BOSTON — The Great Recession unofficially ended in August 2009, but the national unemployment rate will likely climb higher before receding. Moody’s Economy.com projects the unemployment rate will peak at 10.2% later this year, up from the current level of 9.7%.
“The downturn that we went through was the worst since the Great Depression, and it’s been about double the typical recession,” said Augustine Faucher, director of macroeconomics for Moody’s Economy.com, during the opening session of the Urban Land Institute’s Spring Council Forum in Boston. The three-day conference has attracted about 3,000 attendees.
“The Great Recession was 20 months peak to trough — December 2007 to August 2009. The typical post-World War II recession has lasted 10 months. We’re talking about twice the length,” pointed out Faucher during a presentation at the Hynes Convention Center early Wednesday afternoon.
Moody’s Economy.com says that the severity of the recession that is now giving way to slow but steady recovery can be measured on many fronts [see chart].
• Industrial production — output from mines, manufacturing and utilities — fell 16.7% peak to trough during the Great Recession. The typical downturn in industrial production since World War II during recessionary periods has been 8%.
• Real GDP, the nation’s broadest measure of economic output, fell 3.9% peak to trough. The typical post-World War II recession experienced about a 2% decline in real GDP peak to trough.
• Payroll employment during the Great Recession fell by 8.4 million from peak to trough, a 6.2% drop. The typical drop in payroll employment during recessions since World War II has been less than 3%.
The national unemployment rate had bottomed out at 4.4% prior to the start of the recession that began in December 2007. “By the time it’s all said and done, it’s going to peak later this year at around 10.2%,” said Faucher. “That’s an increase in the unemployment rate of 5.8 percentage points.”
The unemployment rate could be worse, of course. At the end of 1982 it reached 10.8%, the highest for any recession following World War II. When the recession of the early 1980s began, however, the unemployment rate was already fairly high at 7.2%, Faucher pointed out. “So even in that recession in the early 1980s, the unemployment rate only increased by about 3.5 percentage points.”
Why is the unemployment rate expected to continue rising despite the fact that the economy is showing clear signs of growth? After all, payroll employment rose by 162,000 in March, and that trend is expected to hold steady, or even accelerate, in the months ahead.
The fact is that a lot of people have left the labor force, said Faucher. “These are people who have lost their jobs. They’ve become discouraged because they’ve been looking for a job and can’t find it.”
To be counted as unemployed, a person has to be actively looking for a job. “There are a lot of people out there who have given up, but will return to the labor market as the job market picks up,” said Faucher.
The economy needs to generate 200,000 to 250,000 jobs per month to make a dent in the unemployment rate, and that won’t happen until next year, he predicts.
The good news
Faucher gives high marks to policy makers in Washington for stabilizing the banking system by taking a number of extraordinary steps, including conducting bank stress tests and implementing the Troubled Asset Relief Program.
That stabilization is reflected in the TED spread, the difference between the interest rates on interbank loans and short-term U.S. government debt (three month LIBOR versus three-month Treasury yields).
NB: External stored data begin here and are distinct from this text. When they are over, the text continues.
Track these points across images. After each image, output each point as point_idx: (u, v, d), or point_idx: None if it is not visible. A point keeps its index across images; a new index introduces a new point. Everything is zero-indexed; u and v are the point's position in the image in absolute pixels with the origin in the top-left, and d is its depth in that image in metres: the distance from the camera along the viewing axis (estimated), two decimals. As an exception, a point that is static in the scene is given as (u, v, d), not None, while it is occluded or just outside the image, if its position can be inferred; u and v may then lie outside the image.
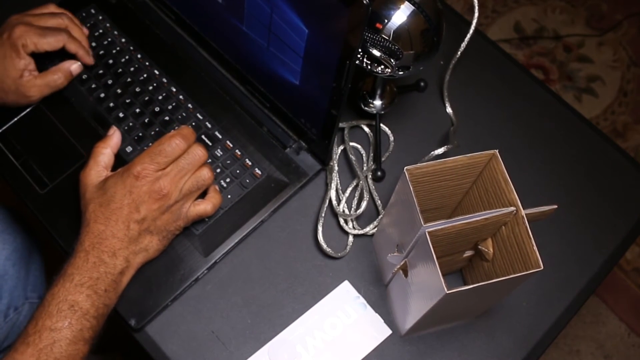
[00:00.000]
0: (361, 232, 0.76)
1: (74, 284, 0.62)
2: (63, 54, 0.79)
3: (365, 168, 0.81)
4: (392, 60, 0.68)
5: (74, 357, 0.61)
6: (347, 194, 0.78)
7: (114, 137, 0.71)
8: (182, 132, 0.68)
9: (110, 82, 0.82)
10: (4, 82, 0.74)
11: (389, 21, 0.67)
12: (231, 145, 0.79)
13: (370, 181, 0.79)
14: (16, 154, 0.78)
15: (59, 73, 0.77)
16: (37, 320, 0.61)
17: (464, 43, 0.79)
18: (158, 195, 0.66)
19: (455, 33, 0.82)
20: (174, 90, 0.82)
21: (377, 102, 0.81)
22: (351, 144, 0.82)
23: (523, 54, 1.72)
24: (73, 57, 0.80)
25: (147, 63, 0.84)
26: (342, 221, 0.76)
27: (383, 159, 0.81)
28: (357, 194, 0.78)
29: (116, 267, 0.65)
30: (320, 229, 0.75)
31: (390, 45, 0.67)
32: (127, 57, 0.84)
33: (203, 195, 0.72)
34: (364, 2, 0.56)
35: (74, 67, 0.79)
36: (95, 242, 0.64)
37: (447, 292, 0.55)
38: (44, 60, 0.78)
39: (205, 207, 0.70)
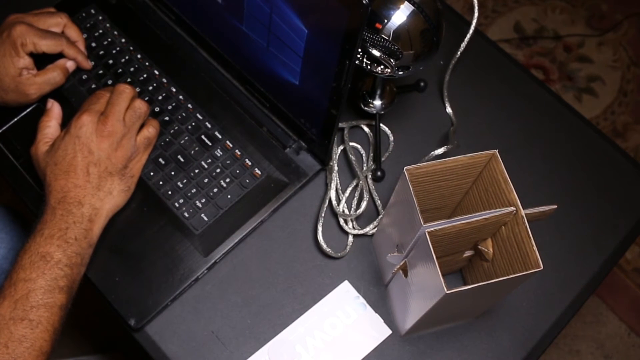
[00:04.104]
0: (361, 232, 0.76)
1: (44, 237, 0.64)
2: (59, 54, 0.79)
3: (365, 168, 0.81)
4: (392, 60, 0.68)
5: (51, 306, 0.62)
6: (347, 194, 0.78)
7: (54, 108, 0.74)
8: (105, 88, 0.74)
9: (110, 82, 0.82)
10: (3, 80, 0.74)
11: (388, 21, 0.67)
12: (231, 145, 0.79)
13: (370, 181, 0.79)
14: (16, 154, 0.78)
15: (57, 70, 0.77)
16: (12, 275, 0.63)
17: (463, 43, 0.79)
18: (105, 132, 0.69)
19: (455, 33, 0.82)
20: (174, 90, 0.82)
21: (377, 102, 0.81)
22: (351, 144, 0.82)
23: (523, 54, 1.72)
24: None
25: (147, 63, 0.84)
26: (342, 221, 0.76)
27: (383, 159, 0.81)
28: (357, 194, 0.78)
29: (84, 216, 0.66)
30: (320, 229, 0.75)
31: (390, 45, 0.67)
32: (127, 57, 0.84)
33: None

The TED spread widens during periods of unrest in the financial system, explained Faucher [see chart].
In early 2007, the TED spread was about 50 basis points. But when Bear Stearns had to liquidate its hedge funds in the summer of 2007, the TED spread spiked to about 2.5 percentage points, or 250 basis points.
In the fall of 2008, the TED spread widened to almost five percentage points due to a confluence of events: the collapse of Lehman Brothers, the federal government takeover of Fannie Mae and Freddie Mac and the uncertainty over whether the Troubled Asset Relief Program (TARP) program would win congressional approval.
“The TED spread was about 10 times greater at the worst point of the financial crisis than it was in [early] 2007,” said Faucher.
Nod to the administration
The economy also is getting a boost from the massive federal stimulus package approved a little over a year go, emphasized the economist. In the fourth quarter of 2009, GDP grew at almost a 6% annualized rate.
“We estimate that the stimulus package, the tax cuts, the extended unemployment insurance benefits, the aid to state and local governments, the infrastructure spending all taken together added about two percentage points of growth to the economy in the fourth quarter,” said Faucher.
In another words, about one-third of the economic growth that the U.S. economy experienced in the fourth quarter of 2009 came from the stimulus package.
In the third quarter of 2009, the U.S. economy grew at about a 3% annualized rate, with the stimulus also serving as the catalyst, according to Faucher. “We think if Congress hadn’t passed that stimulus, the recession would have extended into the fall of 2009, instead of ending in August.
While the stimulus package has been a big plus for economic growth, its impact is going to shrink in the quarters ahead, emphasized Faucher. “In fact the stimulus is going to be a drag by the time we get into 2011.”